When I was a child, savvy corporate marketers had not yet realized the valuable commercial aspects of Halloween. There were no in-store displays, no special candy packaging, no store-bought costumes, not even a decorated plastic bag to carry. No, my generation had to tough it out with homemade costumes and a paper grocery bag.

Costumes required weeks of consideration, endless consultations with peers and finally, construction. Masks, purchased at the neighborhood drugstore, were hardened cardboard shaped in the Lone Ranger style, with a curved nose and a length of stretchy elastic to hold it on. Everyone wore the same mask which came in black or white. Black was cool; only ballerinas, brides and Cinderellas opted for white. Whichever color you got for your dime, the mask didn’t fit right. It impaired sight, itched the skin, tickled the nose, moved constantly and generally made disguise and walking — a challenge.

Halloween night all the porch lights blazed which gave the street a spooky glow. Masked children, in cut-down adult clothes saved from the rag man, tried not to break their necks as they climbed up and down cement steps in search of homemade cookies, candied apples, little squares of bubble gum, and boxes of raisins and, very rarely, real candy bars the full nickel size! No one envied the lucky few whose mothers or grandmothers had sewn costumes from Simplicity patterns. Everyone was equal; everyone got the same treats; everyone had fun.

Today, Halloween is more professional with factory-made costumes and every contrivance manufacturers can imagine with wigs, capes, false teeth; face paint, spray-on hair dye, and full face scary masks of Frankenstein, Dracula and Richard Nixon. Children carry flashlights and glow sticks, never wear ill-fitting masks, and use decorated plastic bags with convenient handles to collect fun-sized commercially produced candy.

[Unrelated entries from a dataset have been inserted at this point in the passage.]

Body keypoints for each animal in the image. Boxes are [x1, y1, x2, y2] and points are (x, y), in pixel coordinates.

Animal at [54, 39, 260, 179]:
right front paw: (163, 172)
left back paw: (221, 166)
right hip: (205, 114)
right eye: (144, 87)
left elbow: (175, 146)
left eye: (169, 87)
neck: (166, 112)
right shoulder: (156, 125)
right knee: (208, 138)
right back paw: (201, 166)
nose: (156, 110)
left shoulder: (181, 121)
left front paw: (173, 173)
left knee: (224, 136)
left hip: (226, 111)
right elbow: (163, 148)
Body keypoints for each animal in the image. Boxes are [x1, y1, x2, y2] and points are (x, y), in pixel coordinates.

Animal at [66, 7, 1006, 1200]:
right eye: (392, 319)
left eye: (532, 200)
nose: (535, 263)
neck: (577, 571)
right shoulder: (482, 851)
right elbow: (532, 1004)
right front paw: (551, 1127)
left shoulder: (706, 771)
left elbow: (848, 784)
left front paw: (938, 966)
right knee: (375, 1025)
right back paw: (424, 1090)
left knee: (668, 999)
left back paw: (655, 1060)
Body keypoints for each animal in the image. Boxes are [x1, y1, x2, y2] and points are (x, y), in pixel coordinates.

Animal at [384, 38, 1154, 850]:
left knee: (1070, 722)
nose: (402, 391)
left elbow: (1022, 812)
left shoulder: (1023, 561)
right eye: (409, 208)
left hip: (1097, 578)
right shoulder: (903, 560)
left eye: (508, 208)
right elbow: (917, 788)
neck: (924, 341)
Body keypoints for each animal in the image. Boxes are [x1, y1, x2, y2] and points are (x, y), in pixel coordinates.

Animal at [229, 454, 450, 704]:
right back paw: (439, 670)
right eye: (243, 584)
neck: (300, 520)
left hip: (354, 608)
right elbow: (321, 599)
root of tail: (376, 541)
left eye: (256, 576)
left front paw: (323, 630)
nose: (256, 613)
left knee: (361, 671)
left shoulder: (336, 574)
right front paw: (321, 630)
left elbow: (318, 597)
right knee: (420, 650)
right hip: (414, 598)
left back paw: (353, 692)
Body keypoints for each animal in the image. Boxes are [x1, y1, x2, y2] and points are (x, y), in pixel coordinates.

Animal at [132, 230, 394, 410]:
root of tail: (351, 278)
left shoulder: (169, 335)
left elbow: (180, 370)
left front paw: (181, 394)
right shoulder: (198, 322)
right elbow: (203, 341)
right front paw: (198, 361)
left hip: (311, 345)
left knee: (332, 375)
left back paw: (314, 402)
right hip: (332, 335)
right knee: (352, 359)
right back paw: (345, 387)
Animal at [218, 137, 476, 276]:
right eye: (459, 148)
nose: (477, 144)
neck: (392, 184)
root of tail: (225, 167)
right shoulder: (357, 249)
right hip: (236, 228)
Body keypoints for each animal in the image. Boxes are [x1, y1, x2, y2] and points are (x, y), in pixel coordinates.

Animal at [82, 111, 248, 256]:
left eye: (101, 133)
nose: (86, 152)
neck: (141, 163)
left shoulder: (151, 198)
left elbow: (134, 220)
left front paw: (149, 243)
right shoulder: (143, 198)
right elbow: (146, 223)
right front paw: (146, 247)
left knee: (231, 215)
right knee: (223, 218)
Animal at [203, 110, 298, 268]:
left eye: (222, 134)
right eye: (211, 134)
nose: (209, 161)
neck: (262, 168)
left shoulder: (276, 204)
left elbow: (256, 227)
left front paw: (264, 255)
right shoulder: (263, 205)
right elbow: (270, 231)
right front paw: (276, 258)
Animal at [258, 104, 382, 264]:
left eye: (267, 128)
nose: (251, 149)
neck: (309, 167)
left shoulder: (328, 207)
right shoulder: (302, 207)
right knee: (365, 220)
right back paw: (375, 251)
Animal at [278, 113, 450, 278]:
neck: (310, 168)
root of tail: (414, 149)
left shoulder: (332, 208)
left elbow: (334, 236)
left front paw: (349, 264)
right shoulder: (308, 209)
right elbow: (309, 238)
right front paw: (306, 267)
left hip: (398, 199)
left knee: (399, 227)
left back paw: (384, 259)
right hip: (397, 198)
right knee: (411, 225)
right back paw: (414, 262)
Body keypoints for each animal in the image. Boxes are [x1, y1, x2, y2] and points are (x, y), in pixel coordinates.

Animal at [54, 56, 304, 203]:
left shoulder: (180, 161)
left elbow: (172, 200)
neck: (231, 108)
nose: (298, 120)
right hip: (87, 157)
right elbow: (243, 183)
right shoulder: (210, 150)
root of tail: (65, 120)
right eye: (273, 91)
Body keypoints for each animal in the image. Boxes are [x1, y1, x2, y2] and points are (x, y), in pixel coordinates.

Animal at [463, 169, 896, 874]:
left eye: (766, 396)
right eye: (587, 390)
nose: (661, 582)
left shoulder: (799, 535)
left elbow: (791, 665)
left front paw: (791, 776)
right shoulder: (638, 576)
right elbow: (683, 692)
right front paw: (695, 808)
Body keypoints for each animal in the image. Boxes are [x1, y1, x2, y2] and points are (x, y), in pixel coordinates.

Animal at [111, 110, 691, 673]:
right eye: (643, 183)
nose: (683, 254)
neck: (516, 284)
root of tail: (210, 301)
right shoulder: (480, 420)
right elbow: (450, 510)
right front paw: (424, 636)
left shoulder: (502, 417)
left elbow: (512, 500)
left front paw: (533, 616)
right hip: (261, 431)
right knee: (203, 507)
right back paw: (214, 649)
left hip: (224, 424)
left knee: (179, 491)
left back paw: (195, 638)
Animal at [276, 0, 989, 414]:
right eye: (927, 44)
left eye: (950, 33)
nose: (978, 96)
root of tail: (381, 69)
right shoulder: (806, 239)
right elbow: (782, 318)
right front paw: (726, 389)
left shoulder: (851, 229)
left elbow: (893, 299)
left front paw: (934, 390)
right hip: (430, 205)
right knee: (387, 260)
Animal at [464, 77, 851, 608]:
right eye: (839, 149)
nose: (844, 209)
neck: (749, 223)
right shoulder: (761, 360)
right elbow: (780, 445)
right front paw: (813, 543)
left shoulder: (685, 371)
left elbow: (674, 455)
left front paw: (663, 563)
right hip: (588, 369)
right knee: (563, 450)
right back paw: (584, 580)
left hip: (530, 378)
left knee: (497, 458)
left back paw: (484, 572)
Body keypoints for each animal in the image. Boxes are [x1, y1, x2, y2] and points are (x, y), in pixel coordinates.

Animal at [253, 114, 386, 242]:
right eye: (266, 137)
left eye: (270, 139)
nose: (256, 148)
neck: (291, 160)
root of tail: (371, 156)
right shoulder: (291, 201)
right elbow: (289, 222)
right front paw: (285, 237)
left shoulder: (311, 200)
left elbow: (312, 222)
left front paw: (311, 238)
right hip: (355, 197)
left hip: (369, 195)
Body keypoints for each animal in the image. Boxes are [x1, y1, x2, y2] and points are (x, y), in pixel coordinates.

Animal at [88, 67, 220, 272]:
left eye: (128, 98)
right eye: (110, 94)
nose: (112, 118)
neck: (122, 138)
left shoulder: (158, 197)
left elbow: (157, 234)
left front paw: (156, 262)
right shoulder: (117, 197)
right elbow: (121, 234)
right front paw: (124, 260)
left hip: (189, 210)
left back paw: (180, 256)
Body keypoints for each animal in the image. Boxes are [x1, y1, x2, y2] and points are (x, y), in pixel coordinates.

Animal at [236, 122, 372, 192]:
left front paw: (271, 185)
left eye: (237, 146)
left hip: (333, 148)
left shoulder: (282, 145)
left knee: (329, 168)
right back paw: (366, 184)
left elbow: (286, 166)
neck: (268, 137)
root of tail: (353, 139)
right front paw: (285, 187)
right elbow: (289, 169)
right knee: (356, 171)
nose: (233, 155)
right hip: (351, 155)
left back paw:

The paper window cutouts and cardboard skeletons from my day are now joined by recorded eerie music, fog machines and animated displays, as well as outdoor Halloween ornaments and lights suspiciously reminiscent of annual Christmas decorations.

No matter how decorated the streets, how beautiful the costumes, how safe the factory-wrapped candies, Halloween has become a homogenized ghost of its former self. In malls everywhere, Halloween arrives about a week after the Back-to-School promotions are moved out of the prime display area. Suddenly, the stores are invaded by witches, devils and vampires, and the world is awash in orange and black.

My first grandchild will be eleven this coming Halloween. So I have been involved in his Halloweens for more than a decade. Some years we endured heat waves to get to the closest Disney store. There, for the cost of my annual car registration fee, were racks of child-sized versions of Disney cartoon characters such as Peter Pan, Tiger, Pooh, and Cinderella. The costumes were movie-production quality even though they would only be worn for the same amount of time it takes to watch an animated feature less than two hours!

I am a Halloween Helper at my daughter’s house every year. I dispense candy to neighborhood goblins, monitor the Eerie Sounds Tape and, of course, take dozens of photos of my grandsons. All the while, I mourn for the loss of simplicity and grieve that my grandsons will never know the joy of walking around in their father’s cut-down pants, old shirt and tattered hat. I lament the absence of homemade chocolate chip cookies and fudge squares wrapped in wax paper. But, most of all, I fret that nobody gets hand-dipped candy apples anymore.